======== Given records

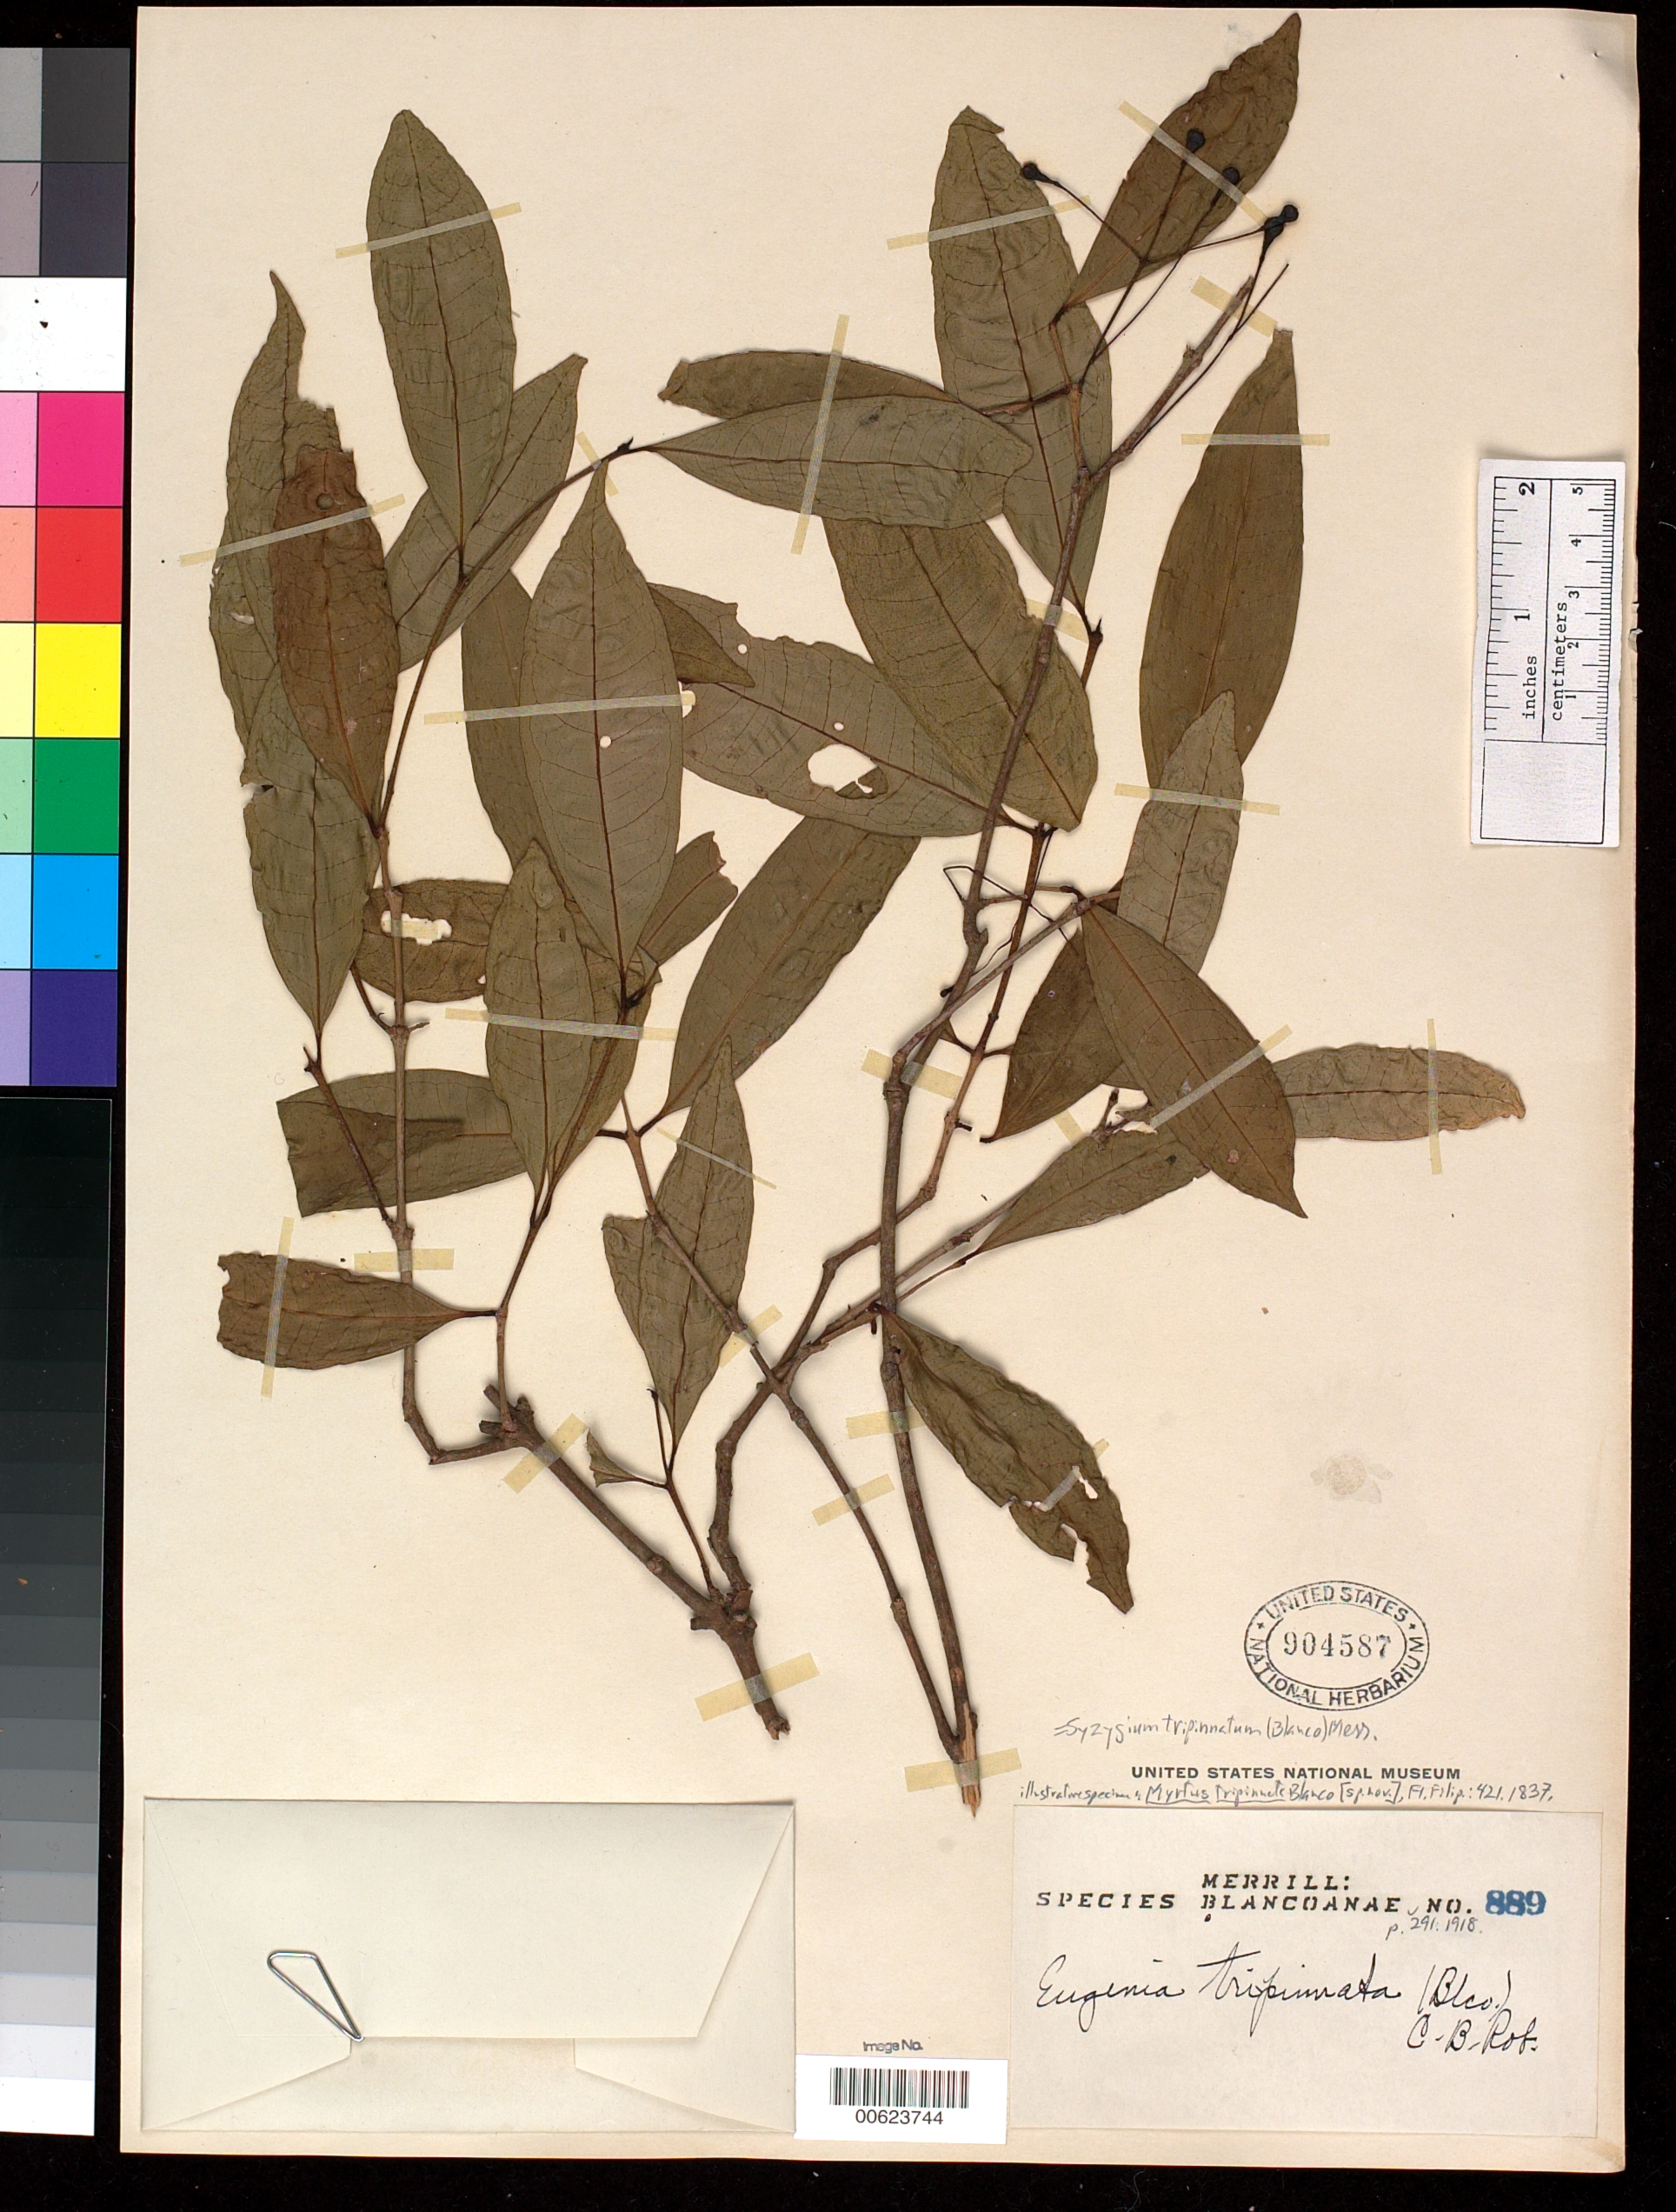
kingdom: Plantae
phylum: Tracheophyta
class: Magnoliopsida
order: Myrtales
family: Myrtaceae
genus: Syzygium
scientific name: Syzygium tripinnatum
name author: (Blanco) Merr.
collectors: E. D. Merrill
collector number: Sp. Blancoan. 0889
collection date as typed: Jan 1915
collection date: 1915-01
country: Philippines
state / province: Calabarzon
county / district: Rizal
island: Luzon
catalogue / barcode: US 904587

================

- [Requirements]
Reproduce the lines of every record above word for word, omitting the pictures from your answer.

- [Full answer]
kingdom: Plantae
phylum: Tracheophyta
class: Magnoliopsida
order: Myrtales
family: Myrtaceae
genus: Syzygium
scientific name: Syzygium tripinnatum
name author: (Blanco) Merr.
collectors: E. D. Merrill
collector number: Sp. Blancoan. 0889
collection date as typed: Jan 1915
collection date: 1915-01
country: Philippines
state / province: Calabarzon
county / district: Rizal
island: Luzon
catalogue / barcode: US 904587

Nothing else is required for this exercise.